**Material shown**

++++++++

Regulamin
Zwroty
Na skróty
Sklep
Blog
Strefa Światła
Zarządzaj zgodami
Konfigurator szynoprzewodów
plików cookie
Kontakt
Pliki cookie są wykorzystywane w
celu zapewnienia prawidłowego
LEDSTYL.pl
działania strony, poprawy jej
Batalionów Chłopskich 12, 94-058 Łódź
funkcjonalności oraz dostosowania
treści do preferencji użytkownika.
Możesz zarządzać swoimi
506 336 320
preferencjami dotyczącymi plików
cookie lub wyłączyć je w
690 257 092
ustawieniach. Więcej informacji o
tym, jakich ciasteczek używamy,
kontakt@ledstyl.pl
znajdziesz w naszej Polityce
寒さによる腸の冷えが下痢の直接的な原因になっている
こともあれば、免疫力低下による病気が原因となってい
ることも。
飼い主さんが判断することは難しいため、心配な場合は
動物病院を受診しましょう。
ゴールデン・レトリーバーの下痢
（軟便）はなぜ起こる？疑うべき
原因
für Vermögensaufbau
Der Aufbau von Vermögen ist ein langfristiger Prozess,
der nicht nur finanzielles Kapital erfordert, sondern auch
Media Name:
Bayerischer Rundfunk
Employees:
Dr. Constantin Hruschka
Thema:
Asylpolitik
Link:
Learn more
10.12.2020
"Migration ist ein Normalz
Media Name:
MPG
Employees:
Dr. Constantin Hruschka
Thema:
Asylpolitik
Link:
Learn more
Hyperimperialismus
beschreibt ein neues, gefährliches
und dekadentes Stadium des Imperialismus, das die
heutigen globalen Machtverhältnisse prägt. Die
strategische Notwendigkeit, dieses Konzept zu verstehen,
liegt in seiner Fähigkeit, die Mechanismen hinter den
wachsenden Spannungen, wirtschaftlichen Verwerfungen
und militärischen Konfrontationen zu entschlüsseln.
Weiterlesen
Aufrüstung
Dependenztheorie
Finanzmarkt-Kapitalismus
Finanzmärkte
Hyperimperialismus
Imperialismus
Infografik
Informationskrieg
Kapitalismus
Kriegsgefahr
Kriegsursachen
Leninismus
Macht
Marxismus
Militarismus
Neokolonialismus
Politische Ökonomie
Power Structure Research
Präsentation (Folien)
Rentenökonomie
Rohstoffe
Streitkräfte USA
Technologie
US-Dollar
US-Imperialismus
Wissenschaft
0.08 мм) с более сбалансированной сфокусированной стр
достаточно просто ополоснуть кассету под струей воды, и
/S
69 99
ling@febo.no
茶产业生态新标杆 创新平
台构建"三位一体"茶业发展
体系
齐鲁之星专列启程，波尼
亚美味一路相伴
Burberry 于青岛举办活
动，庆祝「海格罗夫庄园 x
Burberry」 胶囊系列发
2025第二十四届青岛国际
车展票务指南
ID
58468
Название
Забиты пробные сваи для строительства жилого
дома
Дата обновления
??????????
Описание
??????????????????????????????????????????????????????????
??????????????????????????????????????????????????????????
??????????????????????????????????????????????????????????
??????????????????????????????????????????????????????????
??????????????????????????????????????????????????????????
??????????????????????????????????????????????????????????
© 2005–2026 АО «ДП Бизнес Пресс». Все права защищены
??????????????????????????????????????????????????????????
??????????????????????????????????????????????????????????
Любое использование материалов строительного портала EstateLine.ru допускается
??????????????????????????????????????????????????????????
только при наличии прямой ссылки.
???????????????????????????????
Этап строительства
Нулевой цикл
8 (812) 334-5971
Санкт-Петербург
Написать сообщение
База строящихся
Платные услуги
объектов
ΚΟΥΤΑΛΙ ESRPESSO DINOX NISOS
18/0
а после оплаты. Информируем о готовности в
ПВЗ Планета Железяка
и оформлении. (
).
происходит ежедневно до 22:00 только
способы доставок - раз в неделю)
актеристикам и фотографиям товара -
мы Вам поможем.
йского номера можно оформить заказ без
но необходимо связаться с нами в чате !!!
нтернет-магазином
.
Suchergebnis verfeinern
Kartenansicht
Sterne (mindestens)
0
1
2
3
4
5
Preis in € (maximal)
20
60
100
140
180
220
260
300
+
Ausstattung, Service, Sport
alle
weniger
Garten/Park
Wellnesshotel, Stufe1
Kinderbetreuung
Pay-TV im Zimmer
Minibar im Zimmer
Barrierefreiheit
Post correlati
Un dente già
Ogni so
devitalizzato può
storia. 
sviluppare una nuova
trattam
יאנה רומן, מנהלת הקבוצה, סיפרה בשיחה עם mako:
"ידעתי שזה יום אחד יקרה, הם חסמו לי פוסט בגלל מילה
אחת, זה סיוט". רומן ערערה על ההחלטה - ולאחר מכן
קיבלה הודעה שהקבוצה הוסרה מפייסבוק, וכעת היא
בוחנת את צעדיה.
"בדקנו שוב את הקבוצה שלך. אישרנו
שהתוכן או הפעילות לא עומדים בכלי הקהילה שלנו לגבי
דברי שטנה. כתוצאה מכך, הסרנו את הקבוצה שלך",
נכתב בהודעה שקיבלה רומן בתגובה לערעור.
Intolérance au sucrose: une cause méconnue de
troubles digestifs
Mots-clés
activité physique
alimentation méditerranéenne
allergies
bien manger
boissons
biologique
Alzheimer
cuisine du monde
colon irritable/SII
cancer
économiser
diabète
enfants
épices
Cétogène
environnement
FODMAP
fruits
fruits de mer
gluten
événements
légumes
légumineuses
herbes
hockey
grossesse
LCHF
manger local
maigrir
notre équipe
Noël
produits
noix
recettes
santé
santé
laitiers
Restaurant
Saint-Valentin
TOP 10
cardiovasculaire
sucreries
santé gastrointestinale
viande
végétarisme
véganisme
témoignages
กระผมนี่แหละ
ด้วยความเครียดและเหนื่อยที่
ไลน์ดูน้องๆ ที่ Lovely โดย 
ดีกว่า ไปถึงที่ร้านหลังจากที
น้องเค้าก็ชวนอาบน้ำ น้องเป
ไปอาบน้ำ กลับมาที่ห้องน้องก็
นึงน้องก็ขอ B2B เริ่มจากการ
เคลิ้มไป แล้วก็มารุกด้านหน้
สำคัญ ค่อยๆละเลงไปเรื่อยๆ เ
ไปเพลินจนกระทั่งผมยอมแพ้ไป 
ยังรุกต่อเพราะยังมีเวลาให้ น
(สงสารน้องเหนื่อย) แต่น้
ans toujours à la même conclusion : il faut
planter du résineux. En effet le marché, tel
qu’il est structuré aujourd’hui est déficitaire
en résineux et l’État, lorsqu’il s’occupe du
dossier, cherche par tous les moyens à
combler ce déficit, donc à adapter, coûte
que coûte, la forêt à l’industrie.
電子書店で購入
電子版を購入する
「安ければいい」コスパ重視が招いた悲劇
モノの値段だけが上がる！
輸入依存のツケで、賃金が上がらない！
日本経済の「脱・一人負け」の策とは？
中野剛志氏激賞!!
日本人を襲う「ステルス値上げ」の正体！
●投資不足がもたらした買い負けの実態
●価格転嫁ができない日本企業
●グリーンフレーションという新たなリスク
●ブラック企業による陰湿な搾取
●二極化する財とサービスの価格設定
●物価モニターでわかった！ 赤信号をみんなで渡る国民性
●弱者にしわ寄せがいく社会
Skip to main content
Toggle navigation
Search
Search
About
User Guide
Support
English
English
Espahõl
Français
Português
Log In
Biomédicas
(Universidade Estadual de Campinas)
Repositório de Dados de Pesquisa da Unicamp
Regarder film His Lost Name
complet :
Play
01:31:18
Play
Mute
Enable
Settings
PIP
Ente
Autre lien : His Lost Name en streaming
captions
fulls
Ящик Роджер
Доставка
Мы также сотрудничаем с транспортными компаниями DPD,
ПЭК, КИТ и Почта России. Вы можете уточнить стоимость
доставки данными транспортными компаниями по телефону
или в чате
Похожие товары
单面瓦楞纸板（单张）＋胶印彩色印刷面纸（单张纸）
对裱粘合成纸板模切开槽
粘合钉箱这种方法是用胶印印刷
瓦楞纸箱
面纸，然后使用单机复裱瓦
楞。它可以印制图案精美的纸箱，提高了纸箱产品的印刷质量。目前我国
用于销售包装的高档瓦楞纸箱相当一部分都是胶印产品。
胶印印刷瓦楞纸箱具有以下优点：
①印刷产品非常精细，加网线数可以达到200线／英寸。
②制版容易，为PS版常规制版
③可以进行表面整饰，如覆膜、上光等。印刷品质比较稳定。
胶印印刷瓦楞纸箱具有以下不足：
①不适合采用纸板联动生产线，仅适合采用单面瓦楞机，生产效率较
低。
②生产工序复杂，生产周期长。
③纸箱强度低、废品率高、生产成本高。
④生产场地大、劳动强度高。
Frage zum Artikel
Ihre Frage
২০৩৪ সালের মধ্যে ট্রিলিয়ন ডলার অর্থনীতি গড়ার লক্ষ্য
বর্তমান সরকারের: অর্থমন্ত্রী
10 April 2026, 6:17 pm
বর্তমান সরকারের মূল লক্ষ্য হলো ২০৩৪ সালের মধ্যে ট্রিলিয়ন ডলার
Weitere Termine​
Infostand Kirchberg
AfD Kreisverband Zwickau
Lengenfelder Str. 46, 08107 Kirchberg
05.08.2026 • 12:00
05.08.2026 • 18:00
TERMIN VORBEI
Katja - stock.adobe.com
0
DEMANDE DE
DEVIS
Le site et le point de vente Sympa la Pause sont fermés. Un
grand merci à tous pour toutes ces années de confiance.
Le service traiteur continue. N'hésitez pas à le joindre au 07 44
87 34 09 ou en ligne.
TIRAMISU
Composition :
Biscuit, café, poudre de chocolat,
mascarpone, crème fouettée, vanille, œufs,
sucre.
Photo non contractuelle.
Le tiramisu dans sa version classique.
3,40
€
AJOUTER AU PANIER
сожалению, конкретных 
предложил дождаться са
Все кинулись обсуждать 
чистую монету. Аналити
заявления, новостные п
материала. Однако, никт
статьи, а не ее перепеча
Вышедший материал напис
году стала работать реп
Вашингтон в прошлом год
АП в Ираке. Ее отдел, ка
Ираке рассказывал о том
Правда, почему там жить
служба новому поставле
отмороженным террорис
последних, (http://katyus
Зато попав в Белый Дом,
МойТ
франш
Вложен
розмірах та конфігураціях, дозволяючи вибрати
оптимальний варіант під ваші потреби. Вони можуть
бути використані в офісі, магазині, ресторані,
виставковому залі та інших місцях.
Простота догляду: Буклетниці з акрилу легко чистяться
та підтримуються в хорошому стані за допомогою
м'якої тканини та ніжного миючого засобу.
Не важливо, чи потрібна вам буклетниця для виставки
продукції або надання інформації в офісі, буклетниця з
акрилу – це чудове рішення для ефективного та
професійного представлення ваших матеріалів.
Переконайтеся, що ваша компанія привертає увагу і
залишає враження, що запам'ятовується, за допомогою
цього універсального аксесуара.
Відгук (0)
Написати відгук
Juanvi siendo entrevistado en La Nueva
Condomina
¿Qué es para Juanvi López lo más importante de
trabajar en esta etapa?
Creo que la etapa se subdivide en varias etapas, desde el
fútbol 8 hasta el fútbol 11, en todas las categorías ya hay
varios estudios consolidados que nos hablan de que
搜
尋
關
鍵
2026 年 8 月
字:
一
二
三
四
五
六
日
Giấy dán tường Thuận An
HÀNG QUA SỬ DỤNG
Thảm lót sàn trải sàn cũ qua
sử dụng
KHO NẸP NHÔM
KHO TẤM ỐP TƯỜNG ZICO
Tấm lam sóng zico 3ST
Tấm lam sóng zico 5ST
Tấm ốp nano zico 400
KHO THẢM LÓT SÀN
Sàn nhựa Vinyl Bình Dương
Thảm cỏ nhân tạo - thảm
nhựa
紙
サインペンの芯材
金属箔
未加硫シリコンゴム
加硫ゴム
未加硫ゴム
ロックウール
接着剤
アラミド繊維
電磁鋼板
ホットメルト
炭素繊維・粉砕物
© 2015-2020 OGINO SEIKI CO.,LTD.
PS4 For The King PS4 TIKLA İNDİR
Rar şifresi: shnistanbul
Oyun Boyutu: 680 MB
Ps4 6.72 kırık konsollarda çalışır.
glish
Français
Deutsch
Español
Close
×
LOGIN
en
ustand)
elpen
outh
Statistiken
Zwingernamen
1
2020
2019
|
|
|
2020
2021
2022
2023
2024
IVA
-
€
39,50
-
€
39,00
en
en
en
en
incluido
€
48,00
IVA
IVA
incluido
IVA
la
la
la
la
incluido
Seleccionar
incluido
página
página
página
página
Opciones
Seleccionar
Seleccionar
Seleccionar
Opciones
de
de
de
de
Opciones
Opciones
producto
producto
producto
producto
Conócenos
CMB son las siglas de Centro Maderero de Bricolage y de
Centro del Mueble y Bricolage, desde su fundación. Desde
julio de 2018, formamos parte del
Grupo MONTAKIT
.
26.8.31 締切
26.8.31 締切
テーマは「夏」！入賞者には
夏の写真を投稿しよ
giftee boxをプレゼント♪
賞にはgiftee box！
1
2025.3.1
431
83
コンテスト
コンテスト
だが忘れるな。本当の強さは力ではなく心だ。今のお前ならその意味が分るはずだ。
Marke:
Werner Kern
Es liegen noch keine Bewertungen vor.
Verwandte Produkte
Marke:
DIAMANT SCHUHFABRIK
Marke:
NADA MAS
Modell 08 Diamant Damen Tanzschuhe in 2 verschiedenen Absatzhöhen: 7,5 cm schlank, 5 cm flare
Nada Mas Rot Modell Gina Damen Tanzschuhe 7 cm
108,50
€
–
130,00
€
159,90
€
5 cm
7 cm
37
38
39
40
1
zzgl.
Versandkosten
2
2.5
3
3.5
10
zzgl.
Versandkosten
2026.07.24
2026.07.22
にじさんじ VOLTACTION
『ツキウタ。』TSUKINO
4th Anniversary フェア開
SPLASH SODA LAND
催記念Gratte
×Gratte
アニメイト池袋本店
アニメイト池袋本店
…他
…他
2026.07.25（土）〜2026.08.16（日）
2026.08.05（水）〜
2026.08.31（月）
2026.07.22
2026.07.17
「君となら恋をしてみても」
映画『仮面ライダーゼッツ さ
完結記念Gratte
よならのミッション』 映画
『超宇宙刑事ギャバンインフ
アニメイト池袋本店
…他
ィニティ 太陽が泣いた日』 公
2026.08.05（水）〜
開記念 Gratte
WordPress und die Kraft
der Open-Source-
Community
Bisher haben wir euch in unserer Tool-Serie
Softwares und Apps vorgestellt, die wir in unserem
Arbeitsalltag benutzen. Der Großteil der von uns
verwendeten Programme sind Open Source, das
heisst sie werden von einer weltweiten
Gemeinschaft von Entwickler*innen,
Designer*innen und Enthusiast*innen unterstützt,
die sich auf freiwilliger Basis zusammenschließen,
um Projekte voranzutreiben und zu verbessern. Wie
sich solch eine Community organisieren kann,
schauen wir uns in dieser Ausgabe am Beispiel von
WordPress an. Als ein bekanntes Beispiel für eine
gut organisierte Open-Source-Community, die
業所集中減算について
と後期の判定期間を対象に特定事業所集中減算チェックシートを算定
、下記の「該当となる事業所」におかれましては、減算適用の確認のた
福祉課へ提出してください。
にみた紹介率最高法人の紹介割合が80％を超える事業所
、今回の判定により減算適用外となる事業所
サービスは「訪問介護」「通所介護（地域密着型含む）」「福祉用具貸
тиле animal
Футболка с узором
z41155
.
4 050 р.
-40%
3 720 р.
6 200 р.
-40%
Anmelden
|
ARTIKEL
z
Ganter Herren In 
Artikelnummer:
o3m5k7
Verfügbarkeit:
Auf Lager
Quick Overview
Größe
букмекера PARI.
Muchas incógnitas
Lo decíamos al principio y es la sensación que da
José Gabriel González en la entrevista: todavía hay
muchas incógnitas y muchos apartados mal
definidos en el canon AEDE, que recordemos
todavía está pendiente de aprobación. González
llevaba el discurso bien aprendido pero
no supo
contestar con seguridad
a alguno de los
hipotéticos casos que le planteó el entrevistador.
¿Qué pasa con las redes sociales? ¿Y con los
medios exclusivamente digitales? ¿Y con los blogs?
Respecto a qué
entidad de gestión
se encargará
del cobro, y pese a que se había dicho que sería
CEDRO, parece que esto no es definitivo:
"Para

++++++++

Reply with one number only: the count of lines in the entries that contain "чате".

2